Tuesday, August 21, 2012

Making 2D heat-maps of protein secondary structure

I needed to make 2D heat-maps of protein structure with time on x-axis and protein residues on y-axis. This helps to see the time evolution of structure quite nicely. This is easily accomplished by loading the trajectory in VMD and sourcing the file ss_traj.tcl and going through your entire trajectory once. This creates a buffer with all the structure information. ss_traj.tcl creates a ss_traj.dat file which has the structure information. This ss_traj.dat file is then used by ss_plot.c, after compilation of course, to generate a .ps file with the desired output.
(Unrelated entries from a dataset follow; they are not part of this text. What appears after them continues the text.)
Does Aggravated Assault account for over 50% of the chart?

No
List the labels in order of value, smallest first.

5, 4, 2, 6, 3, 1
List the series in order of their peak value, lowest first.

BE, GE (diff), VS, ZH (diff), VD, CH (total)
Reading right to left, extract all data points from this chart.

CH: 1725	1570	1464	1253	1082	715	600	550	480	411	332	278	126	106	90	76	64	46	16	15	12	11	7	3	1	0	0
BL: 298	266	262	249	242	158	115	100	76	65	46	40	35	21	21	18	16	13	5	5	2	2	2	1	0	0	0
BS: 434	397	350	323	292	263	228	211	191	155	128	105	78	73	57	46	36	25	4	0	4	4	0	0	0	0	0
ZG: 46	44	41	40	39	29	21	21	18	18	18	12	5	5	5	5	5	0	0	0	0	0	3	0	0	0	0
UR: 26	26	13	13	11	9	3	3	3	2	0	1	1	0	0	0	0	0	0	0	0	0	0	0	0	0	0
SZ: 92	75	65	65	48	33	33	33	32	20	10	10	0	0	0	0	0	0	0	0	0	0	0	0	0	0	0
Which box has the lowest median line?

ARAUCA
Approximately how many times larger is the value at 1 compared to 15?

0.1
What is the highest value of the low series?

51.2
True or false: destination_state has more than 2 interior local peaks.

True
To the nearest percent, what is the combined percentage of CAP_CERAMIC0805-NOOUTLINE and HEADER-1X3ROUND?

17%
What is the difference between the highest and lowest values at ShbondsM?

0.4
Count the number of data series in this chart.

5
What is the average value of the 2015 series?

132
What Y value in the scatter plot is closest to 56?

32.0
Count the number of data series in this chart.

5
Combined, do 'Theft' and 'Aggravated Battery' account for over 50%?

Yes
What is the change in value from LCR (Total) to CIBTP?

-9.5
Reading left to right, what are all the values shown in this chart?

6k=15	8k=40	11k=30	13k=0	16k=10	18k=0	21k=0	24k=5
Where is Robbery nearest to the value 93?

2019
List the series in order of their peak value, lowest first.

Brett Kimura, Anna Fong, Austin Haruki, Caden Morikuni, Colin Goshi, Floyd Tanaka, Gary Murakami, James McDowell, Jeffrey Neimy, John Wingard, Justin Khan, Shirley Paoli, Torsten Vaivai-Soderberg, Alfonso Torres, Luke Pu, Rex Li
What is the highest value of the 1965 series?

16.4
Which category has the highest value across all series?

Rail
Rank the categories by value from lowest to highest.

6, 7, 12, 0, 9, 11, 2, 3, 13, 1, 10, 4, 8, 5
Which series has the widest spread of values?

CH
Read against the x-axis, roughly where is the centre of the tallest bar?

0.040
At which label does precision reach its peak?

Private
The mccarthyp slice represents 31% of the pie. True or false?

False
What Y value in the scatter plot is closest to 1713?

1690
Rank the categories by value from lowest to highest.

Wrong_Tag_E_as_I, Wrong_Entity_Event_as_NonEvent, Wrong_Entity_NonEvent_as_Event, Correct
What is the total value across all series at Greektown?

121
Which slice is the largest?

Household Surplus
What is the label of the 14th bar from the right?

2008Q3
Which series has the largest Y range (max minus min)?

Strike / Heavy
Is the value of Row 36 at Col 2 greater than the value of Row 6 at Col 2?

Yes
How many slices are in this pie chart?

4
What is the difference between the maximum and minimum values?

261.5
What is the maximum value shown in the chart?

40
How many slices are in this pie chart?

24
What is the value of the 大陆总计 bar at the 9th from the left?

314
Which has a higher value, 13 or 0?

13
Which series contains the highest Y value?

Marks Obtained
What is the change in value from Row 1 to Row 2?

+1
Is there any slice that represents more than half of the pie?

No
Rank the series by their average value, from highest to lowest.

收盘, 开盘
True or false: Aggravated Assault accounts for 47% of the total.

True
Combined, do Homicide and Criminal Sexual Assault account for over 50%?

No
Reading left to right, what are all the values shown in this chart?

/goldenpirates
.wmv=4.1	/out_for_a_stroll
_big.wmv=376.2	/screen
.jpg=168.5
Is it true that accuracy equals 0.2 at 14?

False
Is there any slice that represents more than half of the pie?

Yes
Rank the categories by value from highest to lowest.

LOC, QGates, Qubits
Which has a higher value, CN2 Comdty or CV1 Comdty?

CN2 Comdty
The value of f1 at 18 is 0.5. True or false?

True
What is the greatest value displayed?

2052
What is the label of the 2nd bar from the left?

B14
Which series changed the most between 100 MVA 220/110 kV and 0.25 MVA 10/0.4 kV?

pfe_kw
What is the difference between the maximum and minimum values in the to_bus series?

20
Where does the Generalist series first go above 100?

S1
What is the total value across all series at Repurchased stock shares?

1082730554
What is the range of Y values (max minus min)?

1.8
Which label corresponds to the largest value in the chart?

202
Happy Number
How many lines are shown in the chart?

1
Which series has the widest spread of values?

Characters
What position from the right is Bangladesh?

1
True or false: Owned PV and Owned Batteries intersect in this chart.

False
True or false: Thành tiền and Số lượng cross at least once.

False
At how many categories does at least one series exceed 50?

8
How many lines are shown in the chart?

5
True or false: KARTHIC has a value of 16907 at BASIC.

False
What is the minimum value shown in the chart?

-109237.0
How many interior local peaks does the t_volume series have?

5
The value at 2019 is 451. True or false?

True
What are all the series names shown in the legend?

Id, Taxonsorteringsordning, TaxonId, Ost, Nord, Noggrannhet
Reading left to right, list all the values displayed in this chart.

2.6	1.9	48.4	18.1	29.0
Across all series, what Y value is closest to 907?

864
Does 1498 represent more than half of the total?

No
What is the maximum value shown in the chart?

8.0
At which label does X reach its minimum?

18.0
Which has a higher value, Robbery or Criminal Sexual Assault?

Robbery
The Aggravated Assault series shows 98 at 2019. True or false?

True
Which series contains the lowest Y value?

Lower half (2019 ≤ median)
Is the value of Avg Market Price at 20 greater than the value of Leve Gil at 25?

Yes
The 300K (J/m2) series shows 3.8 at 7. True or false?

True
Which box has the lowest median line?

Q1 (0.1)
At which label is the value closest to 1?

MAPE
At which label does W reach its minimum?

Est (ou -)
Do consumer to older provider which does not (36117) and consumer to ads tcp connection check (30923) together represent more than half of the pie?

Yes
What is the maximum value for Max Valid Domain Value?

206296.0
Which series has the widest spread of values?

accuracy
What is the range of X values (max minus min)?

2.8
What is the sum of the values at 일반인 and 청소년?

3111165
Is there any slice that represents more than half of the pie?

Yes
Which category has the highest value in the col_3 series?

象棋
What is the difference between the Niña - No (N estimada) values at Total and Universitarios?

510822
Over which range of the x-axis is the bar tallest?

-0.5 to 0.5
All this is explained quite well here. I made a personal copy of the files here:
ss_traj.tcl
ss_plot.c
Sample ss_traj.dat file.

Once you have the output in .ps format you can do interesting things to change the file. The 7th line has the scaling information. The width and height of the output were not to my satisfaction; so I changed the scaling factors to adjust the display. Also the executable could crash when running due to memory requirements. Simply change the dimensions of the array in ss_plot.c according to your needs.

Thursday, August 2, 2012

Reading/processing multiple files in R

j<-1;
for (i in seq(300,390,15)) {
df<-read.table(paste("sasa",i,".txt",sep=``));
# Files are named "sasa300.txt" for ex.
tab[j,]<-cbind(i,mean(df[,2]),sd(df[,2]));
print(tab[j,]);
j<-j+1;
}
> tab
     [,1]     [,2]      [,3]
[1,]  300 3408.514  96.48097
[2,]  315 3422.388 119.14861
[3,]  330 3391.590  81.57252
[4,]  345 3424.176  84.84211
[5,]  360 3394.205 100.37193
[6,]  375 3462.469 122.60486
[7,]  390 3438.328  92.70519


Wednesday, July 25, 2012

Quick and dirty way to plot error bars in R

If you have data that looks as follows, a one line command can draw error bars to the plot.
-x---T-----y-------------error-----
p5 315 2.513402 0.5711628                                                      
p5 330 2.173868 0.4711594                                                      
p5 345 2.132954 0.634045                                                       
p5 360 2.092686 0.4851832                                                      
p5 375 2.966971 0.9165328                                                      
p5 390 2.214886 0.4288291

r<-read.table("data.txt")
plot(r[,2],r[,3],ylim=c(0,4))
lines(r[,2],r[,3])
for(i in 1:length(r[,1])) {segments(r[i,2],r[i,3]+r[i,4],r[i,2],r[i,3]-r[i,4])}

I am drawing a simple line from (x,y+err) to (x,y-err). The result is not as fancy as other efforts but it is enough for my purposes.